His mother passed away when he was 5 years old and he, along with his
brother and sister, were raised by their father. He went to a Jewish
school and then to Vassar College.

As a teenager and throughout college, Jacob became involved in
numerous social justice projects. After college, he became involved
in efforts for immigrant rights in San Diego, as well as projects
promoting independent media. Jacob now lives in Brooklyn, NY and is
pursuing his PhD in philosophy at the New School for Social Research.
He teaches philosophy and is still active in many social justice
projects in New York, such as the Regeneracion Childcare collective
and Jews Against the Occupation. This is the first nonviolent action
Jacob has taken related to Tibet, but has been aware of the situation in Tibet.

As a Jew whose grandparents survived the Holocaust, Jacob feels an
obligation to support the struggles of all peoples oppressed for
their racial, ethnic or national identities, from Palestine to
Chiapas to Tibet. The movement for a Free Tibet is part of a larger
struggle for freedom from occupation, and hence Jacob considers it
part of his struggle as well.

Liza Smith, 31, was born in Boulder, Colorado and grew up in the
Shambhala community -- with students of Trungpa Rinpoche – and was
raised practicing Tibetan Buddhism. She currently lives in Oakland,
CA where she works for the Fellowship of Reconciliation Colombia
Program. Liza has been active in human rights for Colombia for the
last 10 years. She has organized against US military aid to Colombia,
lead delegations of Americans to Colombia to accompany threatened
human rights leaders, and lived in Colombia.
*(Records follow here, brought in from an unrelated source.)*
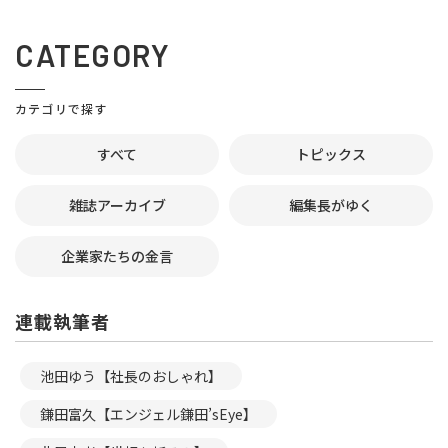
CATEGORY
カテゴリで探す
すべて
トピックス
雑誌アーカイブ
編集長がゆく
企業家たちの金言
連載執筆者
池田ゆう【社長のおしゃれ】
鎌田富久【エンジェル鎌田’sEye】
Liza has benefitted greatly from the teachings of the Tibetan
Buddhist tradition and has taken action in China because she believes
in the global struggle for human rights and that all struggles to
live in peace, whether in the US, Colombia or Tibet, are deeply interconnected.
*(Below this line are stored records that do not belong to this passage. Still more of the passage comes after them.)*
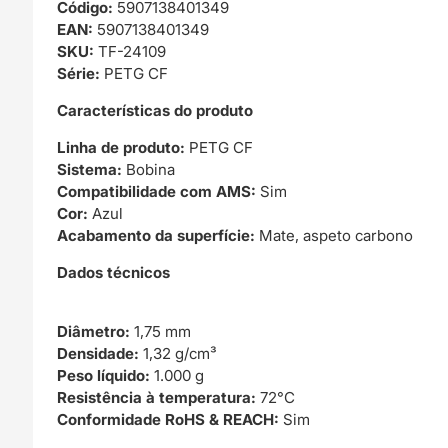
Código:
5907138401349
EAN:
5907138401349
SKU:
TF-24109
Série:
PETG CF
Características do produto
Linha de produto:
PETG CF
Sistema:
Bobina
Compatibilidade com AMS:
Sim
Cor:
Azul
Acabamento da superfície:
Mate, aspeto carbono
Dados técnicos
Diâmetro:
1,75 mm
Densidade:
1,32 g/cm³
Peso líquido:
1.000 g
Resistência à temperatura:
72°C
Conformidade RoHS & REACH:
Sim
Samantha Corbin, 24, was born and raised in the Bronx, NY and
currently lives in Brooklyn, NY. She has worked as an environmental
and social justice activist and organizer in New York and Washington
DC for many years. Some of the campaigns she has been involved with
include advocating for the right of Appalachian residents who are
fighting the multi-national banks funding mountaintop removal coal mining.

Sam has worked with SFT as a volunteer and organizer and has also
served as a climb trainer at an SFT Free Tibet! Action Camp. Sam
traveled to China this summer to speak out in solidarity with
Tibetans inside Tibet and feels it is her responsibility as a person
who values justice to speak out at this critical time.